INSTRUCTIONS FOR THE TASK → Lines before the one containing "Regulated Contaminants: Lead and Copper" are left out; copy that line and every later line through the end of the data exactly.

RECORDED DATA Start Marker

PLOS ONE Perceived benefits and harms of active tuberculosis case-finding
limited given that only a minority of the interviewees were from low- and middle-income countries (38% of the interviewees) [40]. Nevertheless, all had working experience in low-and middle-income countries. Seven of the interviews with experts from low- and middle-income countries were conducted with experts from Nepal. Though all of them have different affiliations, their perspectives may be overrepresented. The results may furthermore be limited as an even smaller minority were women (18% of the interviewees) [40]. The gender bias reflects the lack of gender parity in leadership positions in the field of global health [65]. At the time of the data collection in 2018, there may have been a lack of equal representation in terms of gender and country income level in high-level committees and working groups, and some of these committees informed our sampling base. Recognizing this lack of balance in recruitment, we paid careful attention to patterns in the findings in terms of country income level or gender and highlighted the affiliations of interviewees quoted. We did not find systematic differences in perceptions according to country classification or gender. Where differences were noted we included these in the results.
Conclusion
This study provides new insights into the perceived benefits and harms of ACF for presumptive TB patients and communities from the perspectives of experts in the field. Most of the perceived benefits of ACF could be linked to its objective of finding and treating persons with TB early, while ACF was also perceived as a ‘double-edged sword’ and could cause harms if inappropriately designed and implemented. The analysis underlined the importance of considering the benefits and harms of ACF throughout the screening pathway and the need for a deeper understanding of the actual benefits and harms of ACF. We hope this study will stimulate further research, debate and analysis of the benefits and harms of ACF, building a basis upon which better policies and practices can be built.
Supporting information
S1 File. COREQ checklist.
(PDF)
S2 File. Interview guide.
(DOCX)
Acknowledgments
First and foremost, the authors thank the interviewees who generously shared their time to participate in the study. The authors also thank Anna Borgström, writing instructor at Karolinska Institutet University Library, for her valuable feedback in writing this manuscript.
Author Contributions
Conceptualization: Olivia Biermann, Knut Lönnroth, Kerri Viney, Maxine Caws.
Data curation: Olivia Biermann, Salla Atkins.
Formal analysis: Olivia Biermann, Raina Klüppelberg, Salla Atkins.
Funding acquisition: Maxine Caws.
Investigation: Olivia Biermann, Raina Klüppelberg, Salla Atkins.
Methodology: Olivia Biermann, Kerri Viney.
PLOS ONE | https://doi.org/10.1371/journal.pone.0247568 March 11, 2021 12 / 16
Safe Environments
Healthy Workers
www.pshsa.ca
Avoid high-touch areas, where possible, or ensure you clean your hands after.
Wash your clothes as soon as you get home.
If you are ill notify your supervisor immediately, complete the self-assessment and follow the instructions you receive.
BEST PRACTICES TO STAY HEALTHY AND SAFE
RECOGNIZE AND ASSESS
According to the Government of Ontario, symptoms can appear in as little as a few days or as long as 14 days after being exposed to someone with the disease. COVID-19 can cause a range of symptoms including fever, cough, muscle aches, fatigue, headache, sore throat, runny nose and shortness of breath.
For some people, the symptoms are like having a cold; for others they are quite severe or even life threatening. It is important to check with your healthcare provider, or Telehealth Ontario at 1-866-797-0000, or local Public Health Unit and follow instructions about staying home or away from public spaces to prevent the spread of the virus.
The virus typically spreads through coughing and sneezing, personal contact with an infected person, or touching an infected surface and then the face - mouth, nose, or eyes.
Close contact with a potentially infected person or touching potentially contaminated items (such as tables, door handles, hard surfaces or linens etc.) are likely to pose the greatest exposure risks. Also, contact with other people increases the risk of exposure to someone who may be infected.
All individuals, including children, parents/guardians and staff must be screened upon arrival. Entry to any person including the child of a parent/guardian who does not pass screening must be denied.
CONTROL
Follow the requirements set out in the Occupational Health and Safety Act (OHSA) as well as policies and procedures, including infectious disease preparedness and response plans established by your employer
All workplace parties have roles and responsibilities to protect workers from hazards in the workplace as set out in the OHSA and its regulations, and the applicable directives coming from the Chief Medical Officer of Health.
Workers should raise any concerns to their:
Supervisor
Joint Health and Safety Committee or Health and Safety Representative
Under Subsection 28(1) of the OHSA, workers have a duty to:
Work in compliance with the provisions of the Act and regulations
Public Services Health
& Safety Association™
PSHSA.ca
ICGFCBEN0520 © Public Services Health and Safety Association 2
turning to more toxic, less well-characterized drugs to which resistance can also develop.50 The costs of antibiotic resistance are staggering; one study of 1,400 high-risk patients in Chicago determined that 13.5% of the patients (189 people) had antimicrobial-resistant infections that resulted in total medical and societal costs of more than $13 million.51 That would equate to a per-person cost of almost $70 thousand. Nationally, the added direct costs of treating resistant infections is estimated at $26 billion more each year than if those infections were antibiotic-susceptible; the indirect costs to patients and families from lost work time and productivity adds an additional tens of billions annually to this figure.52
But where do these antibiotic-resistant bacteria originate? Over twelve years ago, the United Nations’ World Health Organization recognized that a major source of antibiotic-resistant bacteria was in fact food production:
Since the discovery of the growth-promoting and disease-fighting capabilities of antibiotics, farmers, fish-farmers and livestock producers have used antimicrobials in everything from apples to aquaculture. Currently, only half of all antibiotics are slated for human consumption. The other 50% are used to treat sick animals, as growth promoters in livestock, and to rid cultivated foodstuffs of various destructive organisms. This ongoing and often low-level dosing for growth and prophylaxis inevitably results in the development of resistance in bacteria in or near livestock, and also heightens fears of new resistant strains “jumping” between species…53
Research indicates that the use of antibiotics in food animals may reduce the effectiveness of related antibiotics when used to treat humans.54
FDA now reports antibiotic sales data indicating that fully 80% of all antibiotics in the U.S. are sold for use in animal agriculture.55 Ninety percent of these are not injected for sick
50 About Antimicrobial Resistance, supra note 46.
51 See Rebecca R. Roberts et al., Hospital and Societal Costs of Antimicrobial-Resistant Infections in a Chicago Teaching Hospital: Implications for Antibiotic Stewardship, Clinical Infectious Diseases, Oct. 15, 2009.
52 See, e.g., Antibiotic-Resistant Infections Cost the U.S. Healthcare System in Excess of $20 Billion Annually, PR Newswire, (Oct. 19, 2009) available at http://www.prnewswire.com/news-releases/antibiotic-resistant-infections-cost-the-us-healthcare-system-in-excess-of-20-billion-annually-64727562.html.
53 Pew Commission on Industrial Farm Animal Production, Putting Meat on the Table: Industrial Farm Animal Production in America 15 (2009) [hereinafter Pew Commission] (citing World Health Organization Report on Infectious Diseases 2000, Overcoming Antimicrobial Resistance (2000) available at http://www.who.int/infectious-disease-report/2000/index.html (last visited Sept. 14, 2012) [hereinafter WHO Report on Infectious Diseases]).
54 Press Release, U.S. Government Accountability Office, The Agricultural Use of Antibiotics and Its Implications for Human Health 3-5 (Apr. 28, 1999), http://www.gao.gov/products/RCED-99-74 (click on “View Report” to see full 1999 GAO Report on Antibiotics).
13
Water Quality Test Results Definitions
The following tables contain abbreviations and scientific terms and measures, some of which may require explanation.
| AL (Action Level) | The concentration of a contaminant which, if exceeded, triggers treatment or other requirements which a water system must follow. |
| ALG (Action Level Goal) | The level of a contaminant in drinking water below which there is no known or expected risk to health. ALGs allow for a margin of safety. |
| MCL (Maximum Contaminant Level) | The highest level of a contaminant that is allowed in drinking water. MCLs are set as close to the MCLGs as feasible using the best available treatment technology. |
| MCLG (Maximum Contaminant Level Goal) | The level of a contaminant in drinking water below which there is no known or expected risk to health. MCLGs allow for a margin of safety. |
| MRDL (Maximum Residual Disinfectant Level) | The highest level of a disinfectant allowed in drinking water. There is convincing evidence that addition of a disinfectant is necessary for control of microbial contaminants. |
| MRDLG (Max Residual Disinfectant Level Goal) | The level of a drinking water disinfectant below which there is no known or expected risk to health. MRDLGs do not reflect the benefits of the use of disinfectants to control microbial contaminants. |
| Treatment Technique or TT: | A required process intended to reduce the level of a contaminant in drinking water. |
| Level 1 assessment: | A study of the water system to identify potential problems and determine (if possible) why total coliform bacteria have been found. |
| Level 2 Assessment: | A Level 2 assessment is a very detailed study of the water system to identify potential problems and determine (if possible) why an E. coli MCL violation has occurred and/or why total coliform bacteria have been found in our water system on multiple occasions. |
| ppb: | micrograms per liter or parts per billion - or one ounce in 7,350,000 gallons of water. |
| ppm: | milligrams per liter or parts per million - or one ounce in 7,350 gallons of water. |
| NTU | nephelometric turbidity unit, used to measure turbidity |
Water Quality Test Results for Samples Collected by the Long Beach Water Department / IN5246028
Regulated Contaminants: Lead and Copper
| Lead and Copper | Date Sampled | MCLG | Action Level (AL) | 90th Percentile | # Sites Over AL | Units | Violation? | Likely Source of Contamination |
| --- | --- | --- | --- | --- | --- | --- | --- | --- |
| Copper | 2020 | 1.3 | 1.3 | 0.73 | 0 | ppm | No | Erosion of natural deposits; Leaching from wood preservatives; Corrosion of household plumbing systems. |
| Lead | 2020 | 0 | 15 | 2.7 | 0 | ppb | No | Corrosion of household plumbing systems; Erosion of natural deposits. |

RECORDED DATA End Marker

WRITTEN ANSWER →
Regulated Contaminants: Lead and Copper
| Lead and Copper | Date Sampled | MCLG | Action Level (AL) | 90th Percentile | # Sites Over AL | Units | Violation? | Likely Source of Contamination |
| --- | --- | --- | --- | --- | --- | --- | --- | --- |
| Copper | 2020 | 1.3 | 1.3 | 0.73 | 0 | ppm | No | Erosion of natural deposits; Leaching from wood preservatives; Corrosion of household plumbing systems. |
| Lead | 2020 | 0 | 15 | 2.7 | 0 | ppb | No | Corrosion of household plumbing systems; Erosion of natural deposits. |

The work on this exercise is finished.